======== RECORDS
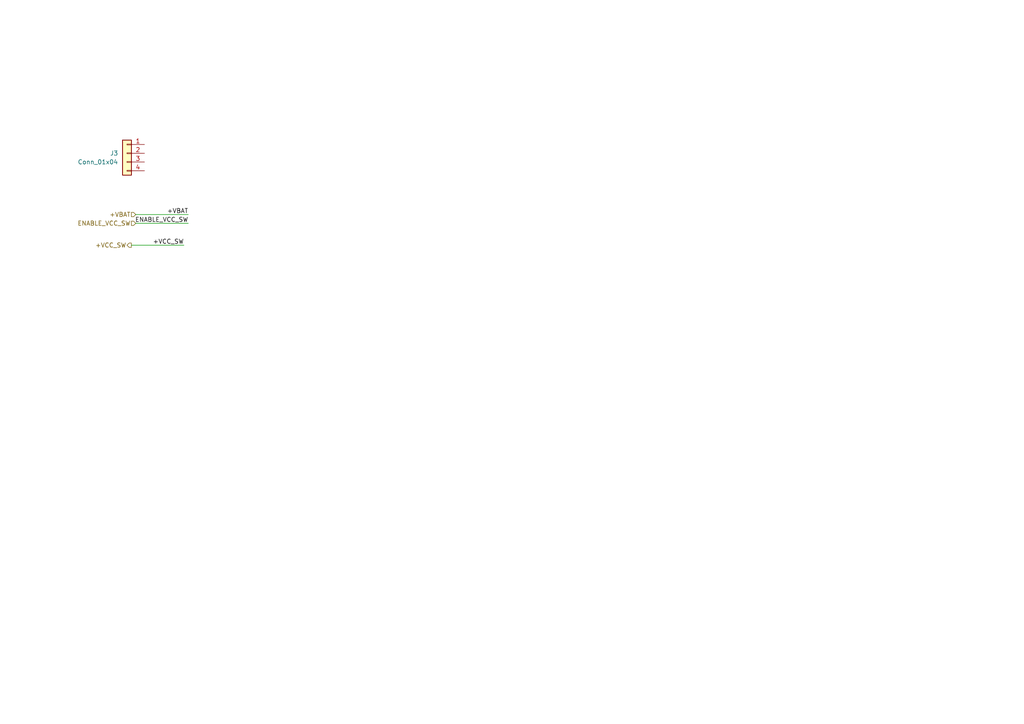
<source format=kicad_sch>
(kicad_sch
	(version 20231120)
	(generator "eeschema")
	(generator_version "8.0")
	(uuid "2b4e3453-3843-41f4-b98a-9d651dec5a9c")
	(paper "A4")
	
	(wire
		(pts
			(xy 54.61 64.77) (xy 39.37 64.77)
		)
		(stroke
			(width 0)
			(type default)
		)
		(uuid "a5d2ef56-4f7c-4ad1-8616-6b7b5168af82")
	)
	(wire
		(pts
			(xy 53.34 71.12) (xy 38.1 71.12)
		)
		(stroke
			(width 0)
			(type default)
		)
		(uuid "b4f07122-8060-49f2-887e-3422847d3607")
	)
	(wire
		(pts
			(xy 54.61 62.23) (xy 39.37 62.23)
		)
		(stroke
			(width 0)
			(type default)
		)
		(uuid "df370d5f-ba30-49bd-bd11-4fb39e74576a")
	)
	(label "+VCC_SW"
		(at 53.34 71.12 180)
		(effects
			(font
				(size 1.27 1.27)
			)
			(justify right bottom)
		)
		(uuid "740ecf0e-1f1b-4a4c-93a8-1787fdfa512b")
	)
	(label "+VBAT"
		(at 54.61 62.23 180)
		(effects
			(font
				(size 1.27 1.27)
			)
			(justify right bottom)
		)
		(uuid "ad6b3185-38d9-4efd-8142-a38c0f680ea5")
	)
	(label "ENABLE_VCC_SW"
		(at 54.61 64.77 180)
		(effects
			(font
				(size 1.27 1.27)
			)
			(justify right bottom)
		)
		(uuid "dd86dd9a-60a2-4808-84a1-b99d18813bea")
	)
	(hierarchical_label "+VBAT"
		(shape input)
		(at 39.37 62.23 180)
		(effects
			(font
				(size 1.27 1.27)
			)
			(justify right)
		)
		(uuid "0e441a32-523c-41d5-9c9b-eb920534e8ac")
	)
	(hierarchical_label "ENABLE_VCC_SW"
		(shape input)
		(at 39.37 64.77 180)
		(effects
			(font
				(size 1.27 1.27)
			)
			(justify right)
		)
		(uuid "1164571b-2071-43f9-b853-2c18a12e59b0")
	)
	(hierarchical_label "+VCC_SW"
		(shape output)
		(at 38.1 71.12 180)
		(effects
			(font
				(size 1.27 1.27)
			)
			(justify right)
		)
		(uuid "a273005a-1ea5-40ae-921f-f5c585546e83")
	)
	(symbol
		(lib_id "Connector_Generic:Conn_01x04")
		(at 36.83 44.45 0)
		(mirror y)
		(unit 1)
		(exclude_from_sim no)
		(in_bom yes)
		(on_board yes)
		(dnp no)
		(fields_autoplaced yes)
		(uuid "476055ab-4de3-4940-80ec-0c63ae0f64f9")
		(property "Reference" "J3"
			(at 34.29 44.4499 0)
			(effects
				(font
					(size 1.27 1.27)
				)
				(justify left)
			)
		)
		(property "Value" "Conn_01x04"
			(at 34.29 46.9899 0)
			(effects
				(font
					(size 1.27 1.27)
				)
				(justify left)
			)
		)
		(property "Footprint" ""
			(at 36.83 44.45 0)
			(effects
				(font
					(size 1.27 1.27)
				)
				(hide yes)
			)
		)
		(property "Datasheet" "~"
			(at 36.83 44.45 0)
			(effects
				(font
					(size 1.27 1.27)
				)
				(hide yes)
			)
		)
		(property "Description" "Generic connector, single row, 01x04, script generated (kicad-library-utils/schlib/autogen/connector/)"
			(at 36.83 44.45 0)
			(effects
				(font
					(size 1.27 1.27)
				)
				(hide yes)
			)
		)
		(pin "4"
			(uuid "7b147bd7-ea61-4e07-8610-0c2868edfffc")
		)
		(pin "1"
			(uuid "1592df7f-3e0d-4473-813b-e34809da0056")
		)
		(pin "3"
			(uuid "11162457-b2b4-45ea-8d3c-a6e59613351f")
		)
		(pin "2"
			(uuid "1c1ca6ee-43e7-4815-b78f-0f5b8bc7d607")
		)
		(instances
			(project "rpi_power_warden_hat"
				(path "/8692c5de-a943-41e8-8e29-f6c5e99cda34/5bbc6f2d-46db-4213-8835-1ada71ba8330"
					(reference "J3")
					(unit 1)
				)
			)
		)
	)
)

</source>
================
#### AIM OF THE TASK:
Retype the records above exactly, pictures omitted.

#### FINAL ANSWER:
<source format=kicad_sch>
(kicad_sch
	(version 20231120)
	(generator "eeschema")
	(generator_version "8.0")
	(uuid "2b4e3453-3843-41f4-b98a-9d651dec5a9c")
	(paper "A4")
	
	(wire
		(pts
			(xy 54.61 64.77) (xy 39.37 64.77)
		)
		(stroke
			(width 0)
			(type default)
		)
		(uuid "a5d2ef56-4f7c-4ad1-8616-6b7b5168af82")
	)
	(wire
		(pts
			(xy 53.34 71.12) (xy 38.1 71.12)
		)
		(stroke
			(width 0)
			(type default)
		)
		(uuid "b4f07122-8060-49f2-887e-3422847d3607")
	)
	(wire
		(pts
			(xy 54.61 62.23) (xy 39.37 62.23)
		)
		(stroke
			(width 0)
			(type default)
		)
		(uuid "df370d5f-ba30-49bd-bd11-4fb39e74576a")
	)
	(label "+VCC_SW"
		(at 53.34 71.12 180)
		(effects
			(font
				(size 1.27 1.27)
			)
			(justify right bottom)
		)
		(uuid "740ecf0e-1f1b-4a4c-93a8-1787fdfa512b")
	)
	(label "+VBAT"
		(at 54.61 62.23 180)
		(effects
			(font
				(size 1.27 1.27)
			)
			(justify right bottom)
		)
		(uuid "ad6b3185-38d9-4efd-8142-a38c0f680ea5")
	)
	(label "ENABLE_VCC_SW"
		(at 54.61 64.77 180)
		(effects
			(font
				(size 1.27 1.27)
			)
			(justify right bottom)
		)
		(uuid "dd86dd9a-60a2-4808-84a1-b99d18813bea")
	)
	(hierarchical_label "+VBAT"
		(shape input)
		(at 39.37 62.23 180)
		(effects
			(font
				(size 1.27 1.27)
			)
			(justify right)
		)
		(uuid "0e441a32-523c-41d5-9c9b-eb920534e8ac")
	)
	(hierarchical_label "ENABLE_VCC_SW"
		(shape input)
		(at 39.37 64.77 180)
		(effects
			(font
				(size 1.27 1.27)
			)
			(justify right)
		)
		(uuid "1164571b-2071-43f9-b853-2c18a12e59b0")
	)
	(hierarchical_label "+VCC_SW"
		(shape output)
		(at 38.1 71.12 180)
		(effects
			(font
				(size 1.27 1.27)
			)
			(justify right)
		)
		(uuid "a273005a-1ea5-40ae-921f-f5c585546e83")
	)
	(symbol
		(lib_id "Connector_Generic:Conn_01x04")
		(at 36.83 44.45 0)
		(mirror y)
		(unit 1)
		(exclude_from_sim no)
		(in_bom yes)
		(on_board yes)
		(dnp no)
		(fields_autoplaced yes)
		(uuid "476055ab-4de3-4940-80ec-0c63ae0f64f9")
		(property "Reference" "J3"
			(at 34.29 44.4499 0)
			(effects
				(font
					(size 1.27 1.27)
				)
				(justify left)
			)
		)
		(property "Value" "Conn_01x04"
			(at 34.29 46.9899 0)
			(effects
				(font
					(size 1.27 1.27)
				)
				(justify left)
			)
		)
		(property "Footprint" ""
			(at 36.83 44.45 0)
			(effects
				(font
					(size 1.27 1.27)
				)
				(hide yes)
			)
		)
		(property "Datasheet" "~"
			(at 36.83 44.45 0)
			(effects
				(font
					(size 1.27 1.27)
				)
				(hide yes)
			)
		)
		(property "Description" "Generic connector, single row, 01x04, script generated (kicad-library-utils/schlib/autogen/connector/)"
			(at 36.83 44.45 0)
			(effects
				(font
					(size 1.27 1.27)
				)
				(hide yes)
			)
		)
		(pin "4"
			(uuid "7b147bd7-ea61-4e07-8610-0c2868edfffc")
		)
		(pin "1"
			(uuid "1592df7f-3e0d-4473-813b-e34809da0056")
		)
		(pin "3"
			(uuid "11162457-b2b4-45ea-8d3c-a6e59613351f")
		)
		(pin "2"
			(uuid "1c1ca6ee-43e7-4815-b78f-0f5b8bc7d607")
		)
		(instances
			(project "rpi_power_warden_hat"
				(path "/8692c5de-a943-41e8-8e29-f6c5e99cda34/5bbc6f2d-46db-4213-8835-1ada71ba8330"
					(reference "J3")
					(unit 1)
				)
			)
		)
	)
)

</source>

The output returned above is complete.